Dataset entries
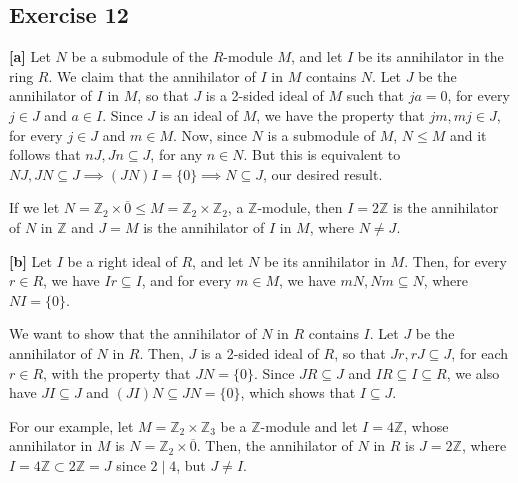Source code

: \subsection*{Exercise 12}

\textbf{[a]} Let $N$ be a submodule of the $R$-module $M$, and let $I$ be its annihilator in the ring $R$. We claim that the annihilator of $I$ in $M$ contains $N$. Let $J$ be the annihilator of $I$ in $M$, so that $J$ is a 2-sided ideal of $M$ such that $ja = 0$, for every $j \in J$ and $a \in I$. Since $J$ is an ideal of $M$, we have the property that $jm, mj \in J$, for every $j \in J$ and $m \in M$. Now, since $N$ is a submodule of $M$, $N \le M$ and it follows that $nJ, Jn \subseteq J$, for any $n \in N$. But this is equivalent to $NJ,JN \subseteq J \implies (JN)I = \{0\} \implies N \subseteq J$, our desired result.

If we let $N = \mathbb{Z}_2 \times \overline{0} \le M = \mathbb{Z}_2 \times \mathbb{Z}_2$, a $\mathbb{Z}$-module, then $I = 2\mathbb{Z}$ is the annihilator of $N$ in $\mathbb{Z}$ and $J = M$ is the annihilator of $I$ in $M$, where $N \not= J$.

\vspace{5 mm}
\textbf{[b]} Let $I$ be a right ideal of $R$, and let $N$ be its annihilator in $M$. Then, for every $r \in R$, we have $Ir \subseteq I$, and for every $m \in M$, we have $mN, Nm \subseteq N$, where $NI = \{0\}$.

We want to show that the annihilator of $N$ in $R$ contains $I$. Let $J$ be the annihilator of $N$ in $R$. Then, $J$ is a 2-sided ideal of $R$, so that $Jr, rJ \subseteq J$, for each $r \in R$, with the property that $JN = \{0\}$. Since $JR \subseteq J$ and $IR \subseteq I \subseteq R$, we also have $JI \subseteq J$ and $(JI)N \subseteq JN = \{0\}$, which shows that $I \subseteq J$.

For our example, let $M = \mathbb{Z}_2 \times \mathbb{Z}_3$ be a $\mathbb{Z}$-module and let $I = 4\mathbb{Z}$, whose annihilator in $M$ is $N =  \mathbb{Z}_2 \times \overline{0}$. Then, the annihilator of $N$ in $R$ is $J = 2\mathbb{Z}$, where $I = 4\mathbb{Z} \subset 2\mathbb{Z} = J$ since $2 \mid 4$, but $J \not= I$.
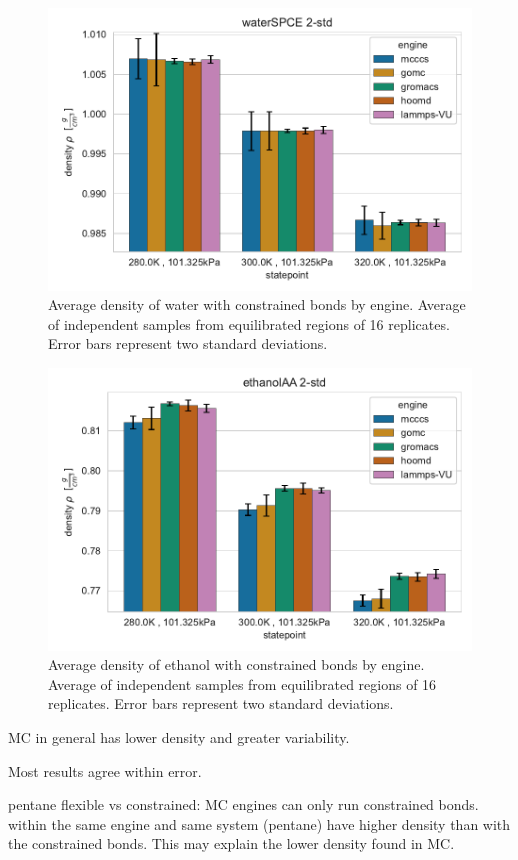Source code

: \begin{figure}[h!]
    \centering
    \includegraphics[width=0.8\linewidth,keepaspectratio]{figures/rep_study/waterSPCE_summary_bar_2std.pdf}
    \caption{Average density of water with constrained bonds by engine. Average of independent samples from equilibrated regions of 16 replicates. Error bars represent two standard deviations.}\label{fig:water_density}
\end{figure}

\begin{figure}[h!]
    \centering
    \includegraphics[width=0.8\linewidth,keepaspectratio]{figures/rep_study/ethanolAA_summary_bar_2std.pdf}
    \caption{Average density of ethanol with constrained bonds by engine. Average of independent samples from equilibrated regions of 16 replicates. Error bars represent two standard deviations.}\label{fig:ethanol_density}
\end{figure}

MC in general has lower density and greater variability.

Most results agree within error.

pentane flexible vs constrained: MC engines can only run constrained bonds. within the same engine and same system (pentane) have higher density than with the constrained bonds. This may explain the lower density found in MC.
---
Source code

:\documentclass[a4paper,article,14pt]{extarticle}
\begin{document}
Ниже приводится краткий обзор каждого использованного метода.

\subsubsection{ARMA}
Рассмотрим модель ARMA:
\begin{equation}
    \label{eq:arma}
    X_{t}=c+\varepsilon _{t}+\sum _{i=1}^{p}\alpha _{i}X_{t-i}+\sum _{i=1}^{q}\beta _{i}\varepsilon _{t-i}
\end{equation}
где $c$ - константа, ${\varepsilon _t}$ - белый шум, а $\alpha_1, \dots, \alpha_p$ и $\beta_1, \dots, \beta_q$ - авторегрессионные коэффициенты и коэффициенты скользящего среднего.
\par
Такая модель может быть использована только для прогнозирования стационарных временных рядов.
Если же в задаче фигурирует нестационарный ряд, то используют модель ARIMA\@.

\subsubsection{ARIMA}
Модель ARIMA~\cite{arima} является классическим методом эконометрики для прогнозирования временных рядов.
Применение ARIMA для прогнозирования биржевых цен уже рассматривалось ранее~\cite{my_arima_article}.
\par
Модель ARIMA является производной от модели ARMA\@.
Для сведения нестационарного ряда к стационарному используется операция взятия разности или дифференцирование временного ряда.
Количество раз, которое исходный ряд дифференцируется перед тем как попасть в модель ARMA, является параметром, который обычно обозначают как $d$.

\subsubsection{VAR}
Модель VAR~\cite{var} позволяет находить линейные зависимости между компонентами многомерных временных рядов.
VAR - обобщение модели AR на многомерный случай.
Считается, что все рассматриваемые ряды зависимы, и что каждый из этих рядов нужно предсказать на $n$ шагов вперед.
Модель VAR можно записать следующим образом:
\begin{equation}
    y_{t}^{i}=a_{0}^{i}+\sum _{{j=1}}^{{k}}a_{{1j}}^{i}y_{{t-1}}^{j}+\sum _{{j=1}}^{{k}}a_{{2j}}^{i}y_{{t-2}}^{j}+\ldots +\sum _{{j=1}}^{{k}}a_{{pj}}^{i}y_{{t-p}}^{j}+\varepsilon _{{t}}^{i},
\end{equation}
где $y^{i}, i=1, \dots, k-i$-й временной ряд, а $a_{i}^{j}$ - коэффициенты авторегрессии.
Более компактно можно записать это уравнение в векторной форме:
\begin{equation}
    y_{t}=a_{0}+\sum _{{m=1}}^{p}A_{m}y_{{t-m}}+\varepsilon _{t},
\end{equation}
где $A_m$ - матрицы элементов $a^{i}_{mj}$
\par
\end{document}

Requirement - Copy each line of the records containing the string "linewidth".

Exercise result -
    \includegraphics[width=0.8\linewidth,keepaspectratio]{figures/rep_study/waterSPCE_summary_bar_2std.pdf}
    \includegraphics[width=0.8\linewidth,keepaspectratio]{figures/rep_study/ethanolAA_summary_bar_2std.pdf}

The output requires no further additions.